> Work instruction
When you reach the line containing "4. Use the validation" in the entries below, start writing out each line exactly, and stop after the line containing "-qu,--queue \<arg\> 指定yarn队列".

> Available data
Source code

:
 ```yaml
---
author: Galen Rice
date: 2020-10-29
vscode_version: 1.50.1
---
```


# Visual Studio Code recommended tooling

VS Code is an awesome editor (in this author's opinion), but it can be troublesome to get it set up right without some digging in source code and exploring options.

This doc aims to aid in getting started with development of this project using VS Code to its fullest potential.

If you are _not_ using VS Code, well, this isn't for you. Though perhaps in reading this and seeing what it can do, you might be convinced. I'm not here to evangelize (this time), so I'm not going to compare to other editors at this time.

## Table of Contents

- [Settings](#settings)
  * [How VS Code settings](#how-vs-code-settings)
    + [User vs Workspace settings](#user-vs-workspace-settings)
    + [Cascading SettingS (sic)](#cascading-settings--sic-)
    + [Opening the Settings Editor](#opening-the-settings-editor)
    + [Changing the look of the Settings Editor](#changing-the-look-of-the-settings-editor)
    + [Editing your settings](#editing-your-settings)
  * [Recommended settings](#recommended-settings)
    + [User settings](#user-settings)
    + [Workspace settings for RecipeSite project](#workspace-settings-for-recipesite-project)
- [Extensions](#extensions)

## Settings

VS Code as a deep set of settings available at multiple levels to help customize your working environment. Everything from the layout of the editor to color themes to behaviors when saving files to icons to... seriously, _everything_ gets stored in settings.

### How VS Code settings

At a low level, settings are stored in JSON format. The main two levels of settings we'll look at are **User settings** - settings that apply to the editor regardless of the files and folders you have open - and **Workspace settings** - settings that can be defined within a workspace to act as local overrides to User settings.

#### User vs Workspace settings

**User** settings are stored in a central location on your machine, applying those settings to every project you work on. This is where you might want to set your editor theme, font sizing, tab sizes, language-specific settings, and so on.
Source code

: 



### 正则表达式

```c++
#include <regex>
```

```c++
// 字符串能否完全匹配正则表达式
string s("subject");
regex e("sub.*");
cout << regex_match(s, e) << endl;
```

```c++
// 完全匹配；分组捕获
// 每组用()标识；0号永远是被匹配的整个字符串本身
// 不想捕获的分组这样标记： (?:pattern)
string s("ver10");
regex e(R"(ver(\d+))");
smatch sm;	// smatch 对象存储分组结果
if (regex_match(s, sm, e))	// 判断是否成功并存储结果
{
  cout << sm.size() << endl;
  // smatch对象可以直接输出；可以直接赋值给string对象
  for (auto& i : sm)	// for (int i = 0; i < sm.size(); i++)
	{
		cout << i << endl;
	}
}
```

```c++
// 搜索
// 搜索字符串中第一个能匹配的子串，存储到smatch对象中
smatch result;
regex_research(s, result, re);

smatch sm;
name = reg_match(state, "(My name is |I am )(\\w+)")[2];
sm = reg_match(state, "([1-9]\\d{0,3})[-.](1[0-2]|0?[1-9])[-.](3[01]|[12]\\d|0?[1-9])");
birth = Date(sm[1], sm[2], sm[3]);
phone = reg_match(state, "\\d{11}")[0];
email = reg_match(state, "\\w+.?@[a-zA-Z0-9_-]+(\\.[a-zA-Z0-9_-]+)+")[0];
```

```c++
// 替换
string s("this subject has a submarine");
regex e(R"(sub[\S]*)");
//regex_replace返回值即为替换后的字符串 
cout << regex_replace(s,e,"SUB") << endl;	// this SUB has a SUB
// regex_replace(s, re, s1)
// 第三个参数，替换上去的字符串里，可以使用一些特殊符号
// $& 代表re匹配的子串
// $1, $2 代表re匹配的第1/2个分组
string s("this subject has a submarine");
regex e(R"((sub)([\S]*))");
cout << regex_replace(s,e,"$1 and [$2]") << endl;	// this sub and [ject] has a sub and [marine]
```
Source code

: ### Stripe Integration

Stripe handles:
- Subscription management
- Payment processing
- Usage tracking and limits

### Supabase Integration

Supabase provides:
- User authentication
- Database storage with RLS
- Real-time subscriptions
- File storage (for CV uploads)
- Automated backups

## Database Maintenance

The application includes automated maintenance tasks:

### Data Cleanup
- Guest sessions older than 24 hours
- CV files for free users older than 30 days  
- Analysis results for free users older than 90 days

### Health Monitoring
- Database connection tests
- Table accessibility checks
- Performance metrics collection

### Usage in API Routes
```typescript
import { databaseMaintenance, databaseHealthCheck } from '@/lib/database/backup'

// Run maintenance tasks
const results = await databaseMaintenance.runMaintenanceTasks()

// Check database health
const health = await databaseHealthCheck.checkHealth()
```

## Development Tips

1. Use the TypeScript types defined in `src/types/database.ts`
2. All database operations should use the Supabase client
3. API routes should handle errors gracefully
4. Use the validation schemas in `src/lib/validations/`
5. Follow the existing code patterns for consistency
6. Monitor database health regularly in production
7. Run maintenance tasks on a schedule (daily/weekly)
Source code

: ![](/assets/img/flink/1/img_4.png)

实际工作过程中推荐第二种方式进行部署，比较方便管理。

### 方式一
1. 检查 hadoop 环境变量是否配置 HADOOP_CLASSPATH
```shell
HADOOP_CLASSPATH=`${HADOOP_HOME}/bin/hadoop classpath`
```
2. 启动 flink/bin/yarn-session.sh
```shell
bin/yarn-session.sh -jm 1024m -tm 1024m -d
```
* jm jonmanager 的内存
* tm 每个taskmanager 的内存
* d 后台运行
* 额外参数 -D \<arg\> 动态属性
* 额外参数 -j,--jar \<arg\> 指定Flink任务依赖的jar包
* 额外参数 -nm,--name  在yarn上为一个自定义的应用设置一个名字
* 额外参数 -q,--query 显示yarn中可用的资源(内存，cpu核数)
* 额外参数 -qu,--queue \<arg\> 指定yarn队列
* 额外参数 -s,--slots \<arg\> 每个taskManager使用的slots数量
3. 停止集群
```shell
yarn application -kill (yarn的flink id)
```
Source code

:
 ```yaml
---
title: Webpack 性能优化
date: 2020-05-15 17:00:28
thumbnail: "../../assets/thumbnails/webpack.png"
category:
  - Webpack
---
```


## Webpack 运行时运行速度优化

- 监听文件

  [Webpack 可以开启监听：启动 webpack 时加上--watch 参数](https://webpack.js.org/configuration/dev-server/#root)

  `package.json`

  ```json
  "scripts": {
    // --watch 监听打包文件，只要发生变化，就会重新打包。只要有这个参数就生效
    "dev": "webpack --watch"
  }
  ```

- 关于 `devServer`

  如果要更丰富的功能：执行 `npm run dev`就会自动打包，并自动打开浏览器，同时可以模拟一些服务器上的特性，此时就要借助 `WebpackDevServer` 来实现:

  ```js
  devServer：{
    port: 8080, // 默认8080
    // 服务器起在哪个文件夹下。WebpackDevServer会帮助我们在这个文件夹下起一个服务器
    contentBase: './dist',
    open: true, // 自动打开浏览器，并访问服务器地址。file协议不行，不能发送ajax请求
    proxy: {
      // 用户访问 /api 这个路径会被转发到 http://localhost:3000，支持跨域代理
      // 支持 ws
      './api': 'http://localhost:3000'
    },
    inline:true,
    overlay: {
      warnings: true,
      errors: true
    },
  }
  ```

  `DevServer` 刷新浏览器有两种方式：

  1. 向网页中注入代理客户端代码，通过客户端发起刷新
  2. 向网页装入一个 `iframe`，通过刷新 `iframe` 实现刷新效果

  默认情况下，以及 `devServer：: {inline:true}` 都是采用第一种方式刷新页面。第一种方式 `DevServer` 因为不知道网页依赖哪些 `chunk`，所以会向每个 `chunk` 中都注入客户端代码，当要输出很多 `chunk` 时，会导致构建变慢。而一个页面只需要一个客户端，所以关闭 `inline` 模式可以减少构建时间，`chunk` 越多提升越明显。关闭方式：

> Solution to the problem
4. Use the validation schemas in `src/lib/validations/`
5. Follow the existing code patterns for consistency
6. Monitor database health regularly in production
7. Run maintenance tasks on a schedule (daily/weekly)
Source code

: ![](/assets/img/flink/1/img_4.png)

实际工作过程中推荐第二种方式进行部署，比较方便管理。

### 方式一
1. 检查 hadoop 环境变量是否配置 HADOOP_CLASSPATH
```shell
HADOOP_CLASSPATH=`${HADOOP_HOME}/bin/hadoop classpath`
```
2. 启动 flink/bin/yarn-session.sh
```shell
bin/yarn-session.sh -jm 1024m -tm 1024m -d
```
* jm jonmanager 的内存
* tm 每个taskmanager 的内存
* d 后台运行
* 额外参数 -D \<arg\> 动态属性
* 额外参数 -j,--jar \<arg\> 指定Flink任务依赖的jar包
* 额外参数 -nm,--name  在yarn上为一个自定义的应用设置一个名字
* 额外参数 -q,--query 显示yarn中可用的资源(内存，cpu核数)
* 额外参数 -qu,--queue \<arg\> 指定yarn队列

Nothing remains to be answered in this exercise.